Historical note and terminology

Presbycusis (literally “elder hearing”) is the gradual loss of hearing that occurs in most people as they grow older (60). The term “presbycusis” is generally used to incorporate all processes that contribute to hearing loss over time, including both extrinsic insults (eg, noise, ototoxic agents, disease) and physiologic degeneration (60).

Between 1924, when the Johns Hopkins Otologic Research Laboratory was founded and 1938, otolaryngologist Samuel J. Crowe (1883-1955) and anatomist Stacy R. Guild (1890-1966) amassed a collection of about 1800 temporal bones that incorporated hearing thresholds (measured by the recently invented audiometer), new pathologic techniques (ie, for temporal bone decalcification, sectioning, and staining), and a method for the graphic reconstruction of the cochlea (02). Using this resource, Crowe and Guild made the first detailed otopathologic description of presbycusis. In 1931 and 1934, they observed the loss of spiral ganglion neurons and outer hair cells in the basal turn of the cochlea in individuals with high-frequency hearing loss, and they demonstrated that stria vascularis degeneration and middle ear pathology were not the most common causes for high-frequency hearing loss.

Presbycusis results primarily from accumulated damage to the inner ear, particularly a loss of sensory hair cells in the cochlea (ie, sensory presbycusis) (60; 89). In some individuals there may be contributions from other sources, including central (ie, brainstem), neural (ie, ganglion cell loss), strial or “metabolic” (ie, strial atrophy), and possibly cochlear conductive or mechanical (eg, stiffness of the basilar membrane) sources (107; 40; 06). The term “metabolic” presbycusis for presbycusis associated with strial atrophy is so-named because the stria vascularis is the metabolic pump that generates the endocochlear potential (40).

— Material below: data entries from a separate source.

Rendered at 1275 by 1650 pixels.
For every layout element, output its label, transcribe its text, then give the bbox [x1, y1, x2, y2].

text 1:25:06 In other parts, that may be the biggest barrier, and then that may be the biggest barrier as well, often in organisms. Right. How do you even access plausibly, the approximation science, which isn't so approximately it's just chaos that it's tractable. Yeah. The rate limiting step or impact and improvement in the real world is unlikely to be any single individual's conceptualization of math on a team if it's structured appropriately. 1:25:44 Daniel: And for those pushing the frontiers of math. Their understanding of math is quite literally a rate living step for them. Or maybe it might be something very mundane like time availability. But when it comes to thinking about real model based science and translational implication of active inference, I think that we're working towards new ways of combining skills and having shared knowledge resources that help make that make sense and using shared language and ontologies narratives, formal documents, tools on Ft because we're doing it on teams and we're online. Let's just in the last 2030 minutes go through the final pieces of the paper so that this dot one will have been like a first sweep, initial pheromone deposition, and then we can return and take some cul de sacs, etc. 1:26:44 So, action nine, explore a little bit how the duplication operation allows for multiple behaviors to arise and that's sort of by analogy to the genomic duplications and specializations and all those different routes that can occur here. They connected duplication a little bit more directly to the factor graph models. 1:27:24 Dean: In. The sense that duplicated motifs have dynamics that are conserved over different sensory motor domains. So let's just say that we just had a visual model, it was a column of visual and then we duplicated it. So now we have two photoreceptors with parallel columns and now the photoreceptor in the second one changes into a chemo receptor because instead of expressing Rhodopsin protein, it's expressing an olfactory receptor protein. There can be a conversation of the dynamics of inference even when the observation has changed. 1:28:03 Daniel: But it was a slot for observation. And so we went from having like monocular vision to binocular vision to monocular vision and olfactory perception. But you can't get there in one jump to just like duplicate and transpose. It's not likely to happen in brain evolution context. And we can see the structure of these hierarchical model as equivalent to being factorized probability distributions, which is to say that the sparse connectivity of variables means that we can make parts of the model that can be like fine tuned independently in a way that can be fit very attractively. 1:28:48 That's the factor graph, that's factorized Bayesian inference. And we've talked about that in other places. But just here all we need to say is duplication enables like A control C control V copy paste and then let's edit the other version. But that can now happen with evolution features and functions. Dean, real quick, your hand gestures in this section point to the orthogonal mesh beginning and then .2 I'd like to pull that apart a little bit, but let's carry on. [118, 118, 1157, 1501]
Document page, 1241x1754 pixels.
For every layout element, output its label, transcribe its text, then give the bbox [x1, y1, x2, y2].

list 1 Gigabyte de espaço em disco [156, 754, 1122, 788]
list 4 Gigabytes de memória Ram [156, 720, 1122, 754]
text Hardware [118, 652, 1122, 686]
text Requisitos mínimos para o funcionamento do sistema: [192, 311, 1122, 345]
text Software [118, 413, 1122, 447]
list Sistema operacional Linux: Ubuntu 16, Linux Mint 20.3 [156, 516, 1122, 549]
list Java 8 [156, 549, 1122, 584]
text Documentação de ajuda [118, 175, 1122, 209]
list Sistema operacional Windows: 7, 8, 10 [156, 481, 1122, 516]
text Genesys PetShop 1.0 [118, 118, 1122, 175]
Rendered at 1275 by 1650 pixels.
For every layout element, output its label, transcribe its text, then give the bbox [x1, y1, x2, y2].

Presbycusis has also been categorized into a variety of different types (or "phenotypes") on the basis of the pattern of sensorineural hearing loss on the audiogram (90; 91). Most cases have patterns that are intermediate to the extremes of either flat or sloping loss (01). In addition, the audiometric profiles do not naturally separate into discrete classes, indicating that the previously reported "subtypes" are actually the result of categorical segregation of a continuous and heterogeneous distribution (01). Furthermore, quantitative studies of human temporal bones with flat or sloping audiometric configurations suggest that audiometric classification alone is insufficient to predict underlying otopathology (74; 75). Nevertheless, many studies utilize such subtypes, and clinically it is important to recognize the common patterns because the patterns are associated with different etiologies. In general, the high-frequency steeply sloping, high-frequency gently sloping, and flat patterns are similar in frequency and collectively represent more than 90% of cases (24; 03): other patterns are rare, including low-frequency ascending, mid-frequency U-shape, and mid-frequency reverse U-shape patterns. The flat subtype is more common in women, whereas the high-frequency steeply sloping subtype is more common in men (26; 24).